You might think it a bleak place, so windswept and isolated, but Conover grew to love it.

"I liked the low density, the slower pace, how affordable most things seemed," he writes. "It was a beautiful, wild and mysterious world."

Conover grew up in Denver. An author and a journalism professor at NYU, he has spent a lifetime steeping himself in unusual and fascinating situations. His first book, "Rolling Nowhere," in which he rides the rails as a hobo, began as his senior thesis at Amherst College.

Since then he has ridden with truck drivers in Africa, tracing the path of AIDS; crossed the Mexican border with migrant workers; attended raves in Minnesota. His 2000 book, "Newjack: Guarding Sing Sing," won a National Book Critics Circle award and was a finalist for the Pulitzer Prize.

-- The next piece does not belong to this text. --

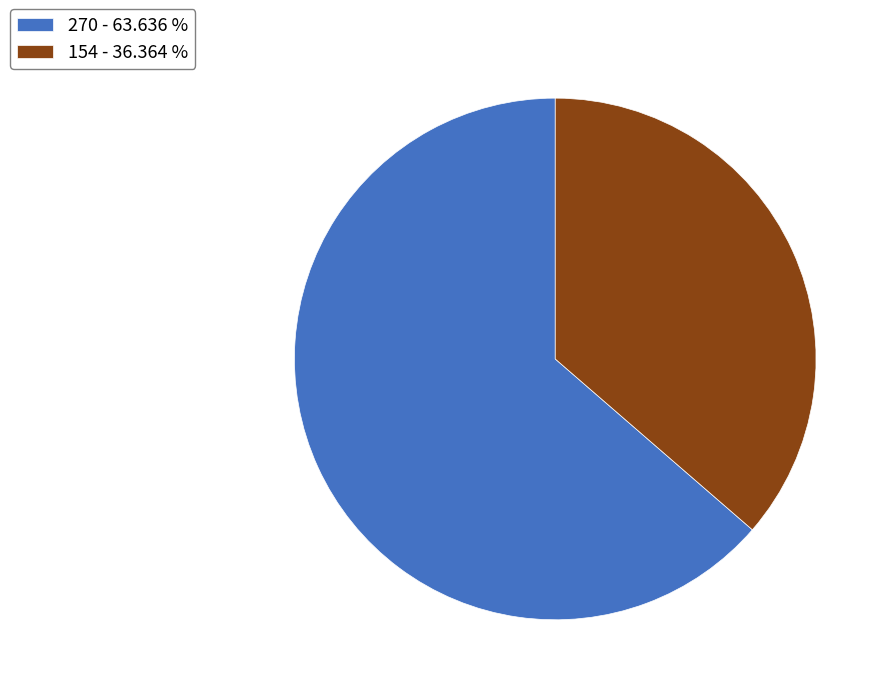

Rank the categories by value from highest to lowest.

270, 154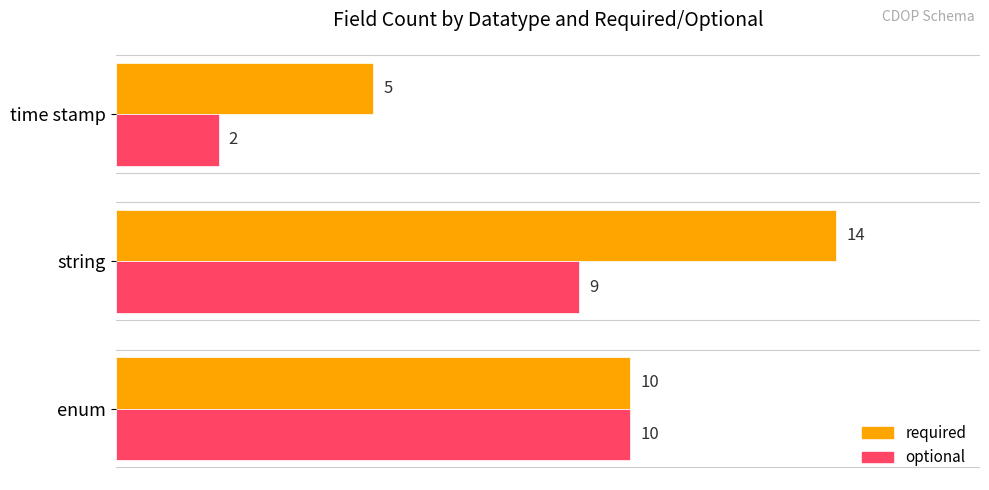

Rank the series by their maximum value, from lowest to highest.

optional, required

Over the years, Conover has mastered the difficult balance that first-person reportage requires; he is a character in the story — an observer, participant and narrator — but the story is not about him.

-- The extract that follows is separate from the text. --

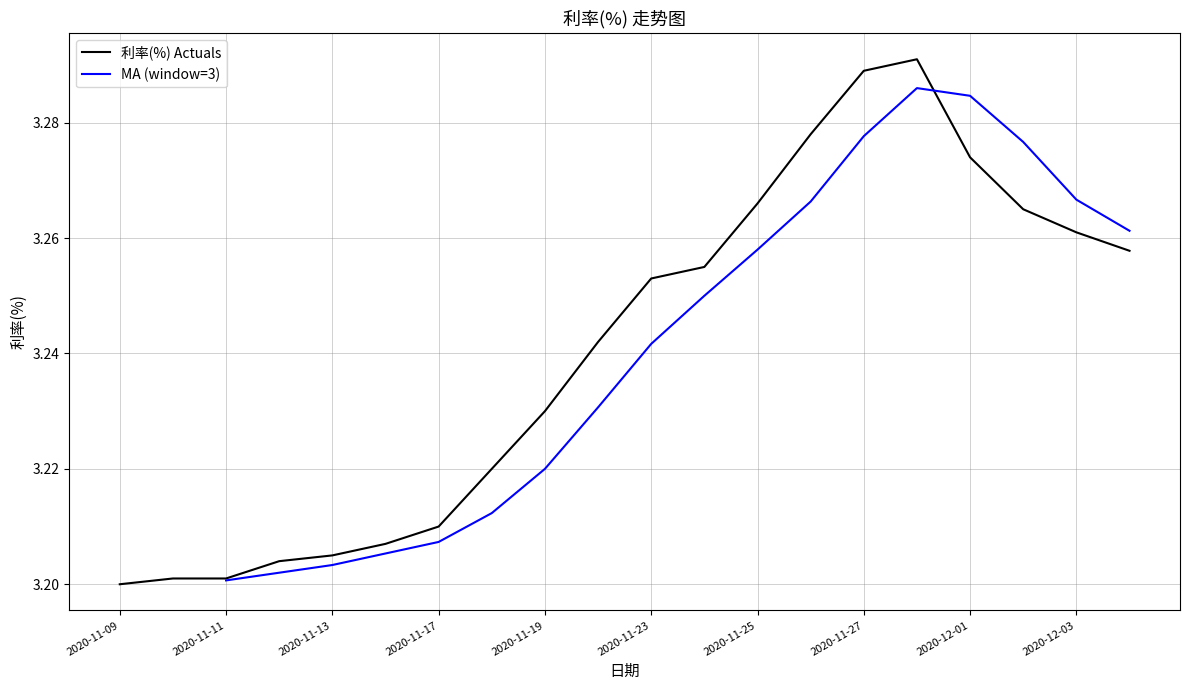

Reading left to right, transcribe all the data shown in this chart.

2020-11-09=3.2	2020-11-10=3.2	2020-11-11=3.2	2020-11-12=3.2	2020-11-13=3.2	2020-11-16=3.2	2020-11-17=3.2	2020-11-18=3.2	2020-11-19=3.2	2020-11-20=3.2	2020-11-23=3.3	2020-11-24=3.3	2020-11-25=3.3	2020-11-26=3.3	2020-11-27=3.3	2020-11-30=3.3	2020-12-01=3.3	2020-12-02=3.3	2020-12-03=3.3	2020-12-04=3.3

"Cheap Land Colorado" opens with Conover knocking on doors, volunteering for a nonprofit that offers assistance to isolated residents — firewood, clothing, whatever they need. He is open-minded, but wary. "A lot of people live out here because they do not want to run into other people," he notes. Their driveways are barricaded with gates and chained dogs, or posted with "a rifle-scope motif that says, 'IF YOU CAN READ THIS YOU'RE WITHIN RANGE!' "

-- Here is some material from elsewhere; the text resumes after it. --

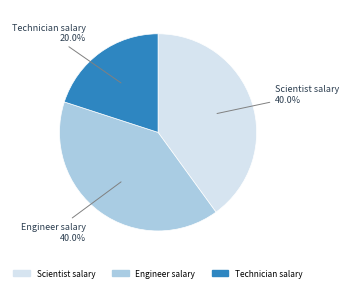

What is the ratio of the value at Engineer salary to the value at Technician salary?

2.0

Initially, Conover is there to report for a magazine piece, but he finds himself fascinated by the area and returns again and again for years, eventually buying his own five-acre plot.

The strength of this book lies in Conover's voice, confident, observant, nonjudgmental. He seems to find everyone interesting. Still, he recognizes "the needy are not always the good."

The book's structure doesn't follow a strict chronology, nor does it follow one main character; readers expecting a traditional nonfiction narrative might be slightly at sea, at first. While the arc of the book is roughly chronological, the chapters are thematic.

Off-gridders, he writes, live here for a multitude of reasons. "Most seemed to be escaping more typical American lives that had become unsustainable, whether because of too many bills or too many disappointments," he writes. "This part of the world is a good place for fugitives or others who want to disappear; neighbors tend not to be intrusive and law enforcement sometimes seems barely there."

Off grid doesn't mean out of touch, though, and folks have generators, wind turbines and solar panels, Wi-Fi and cellphones. They post on Facebook; they send texts. When Conover writes a piece for Harper's magazine about the valley, many residents read it online.

The photo on the book's cover is of Conover's land — his trailer, his blue shed, his view of Blanca Peak. He admits that his "city-loving wife" back in New York doesn't quite get what it is that draws him here. But after years of his visiting, the land has become part of him.

"It was quiet! I owned it. My newfound independence relaxed me."

One more reason to live off the grid.